◆ **Problem details**:
Copy the text of every item below word for word, omitting the pictures.

◆ **Provided records**:

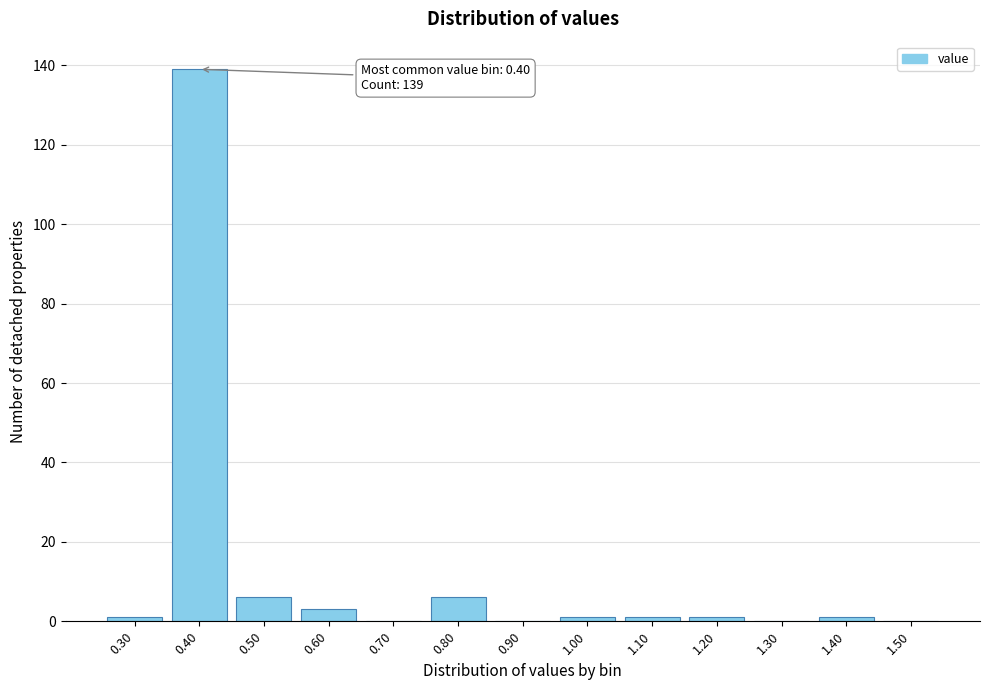

Reading right to left, what are all the values shown in this chart?

1.50=0	1.40=1	1.30=0	1.20=1	1.10=1	1.00=1	0.90=0	0.80=6	0.70=0	0.60=3	0.50=6	0.40=139	0.30=1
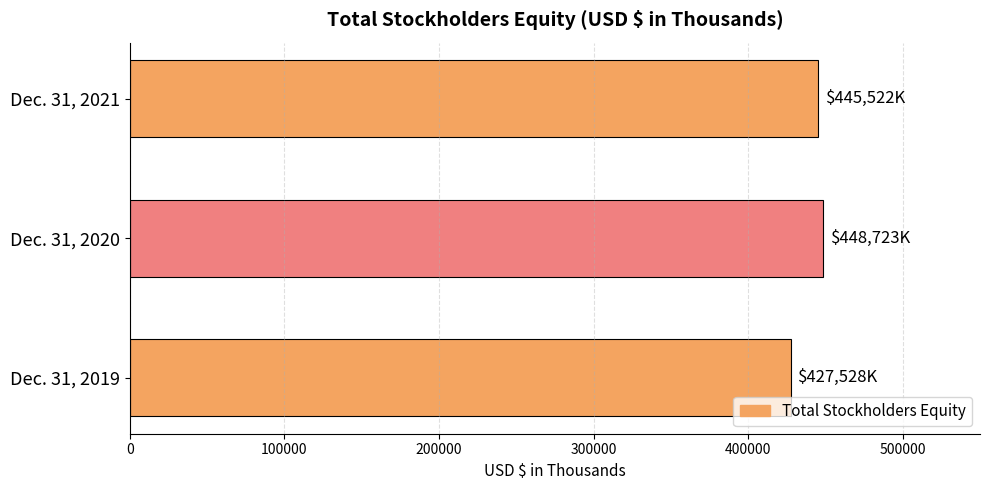

The value at Dec. 31, 2021 is 445522. True or false?

True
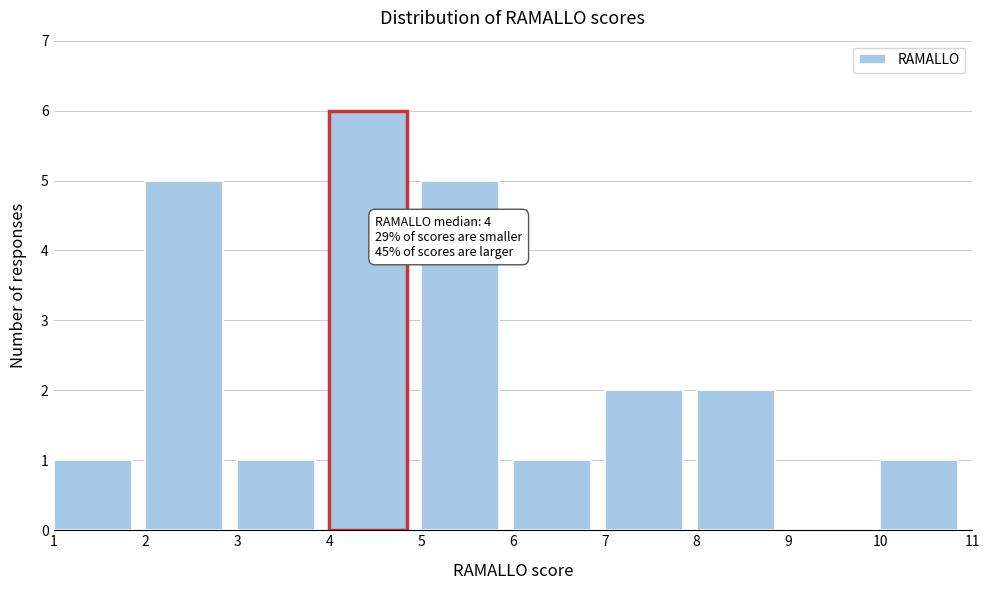

Which range on the x-axis has the tallest bar?

4 to 5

◆ **Response box**:
Reading right to left, what are all the values shown in this chart?

1.50=0	1.40=1	1.30=0	1.20=1	1.10=1	1.00=1	0.90=0	0.80=6	0.70=0	0.60=3	0.50=6	0.40=139	0.30=1

The value at Dec. 31, 2021 is 445522. True or false?

True

Which range on the x-axis has the tallest bar?

4 to 5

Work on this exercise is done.